*Request*
Reproduce the lines starting at the one containing "scientific name: Bombus melanopygus" and ending at the one containing "order: Accipitriformes", swapping each "common name" for "vernacular name" and leaving everything else as it is.

*** Data for the task ***

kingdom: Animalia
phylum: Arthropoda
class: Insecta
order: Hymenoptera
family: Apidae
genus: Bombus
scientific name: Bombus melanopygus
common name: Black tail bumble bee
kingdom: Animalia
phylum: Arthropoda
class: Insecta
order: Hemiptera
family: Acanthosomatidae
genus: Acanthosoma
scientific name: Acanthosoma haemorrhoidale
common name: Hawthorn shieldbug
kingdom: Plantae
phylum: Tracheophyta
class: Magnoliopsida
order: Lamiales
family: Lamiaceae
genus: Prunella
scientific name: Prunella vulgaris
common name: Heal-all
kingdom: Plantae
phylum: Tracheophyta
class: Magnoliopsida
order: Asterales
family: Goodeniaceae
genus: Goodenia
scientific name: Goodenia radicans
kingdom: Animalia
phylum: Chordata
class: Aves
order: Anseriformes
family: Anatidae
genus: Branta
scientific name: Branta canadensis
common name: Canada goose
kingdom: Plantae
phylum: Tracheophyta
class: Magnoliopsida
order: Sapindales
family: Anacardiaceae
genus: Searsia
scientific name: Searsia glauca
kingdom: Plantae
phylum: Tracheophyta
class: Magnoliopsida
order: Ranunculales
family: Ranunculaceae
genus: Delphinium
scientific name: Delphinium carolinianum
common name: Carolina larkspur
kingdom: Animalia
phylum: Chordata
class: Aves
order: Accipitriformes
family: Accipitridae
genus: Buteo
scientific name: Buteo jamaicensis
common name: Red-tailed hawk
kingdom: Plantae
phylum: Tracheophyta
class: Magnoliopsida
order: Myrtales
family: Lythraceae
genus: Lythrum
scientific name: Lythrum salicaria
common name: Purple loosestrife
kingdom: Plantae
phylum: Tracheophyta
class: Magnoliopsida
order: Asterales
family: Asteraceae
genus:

***

*Correct answer*
scientific name: Bombus melanopygus
vernacular name: Black tail bumble bee
kingdom: Animalia
phylum: Arthropoda
class: Insecta
order: Hemiptera
family: Acanthosomatidae
genus: Acanthosoma
scientific name: Acanthosoma haemorrhoidale
vernacular name: Hawthorn shieldbug
kingdom: Plantae
phylum: Tracheophyta
class: Magnoliopsida
order: Lamiales
family: Lamiaceae
genus: Prunella
scientific name: Prunella vulgaris
vernacular name: Heal-all
kingdom: Plantae
phylum: Tracheophyta
class: Magnoliopsida
order: Asterales
family: Goodeniaceae
genus: Goodenia
scientific name: Goodenia radicans
kingdom: Animalia
phylum: Chordata
class: Aves
order: Anseriformes
family: Anatidae
genus: Branta
scientific name: Branta canadensis
vernacular name: Canada goose
kingdom: Plantae
phylum: Tracheophyta
class: Magnoliopsida
order: Sapindales
family: Anacardiaceae
genus: Searsia
scientific name: Searsia glauca
kingdom: Plantae
phylum: Tracheophyta
class: Magnoliopsida
order: Ranunculales
family: Ranunculaceae
genus: Delphinium
scientific name: Delphinium carolinianum
vernacular name: Carolina larkspur
kingdom: Animalia
phylum: Chordata
class: Aves
order: Accipitriformes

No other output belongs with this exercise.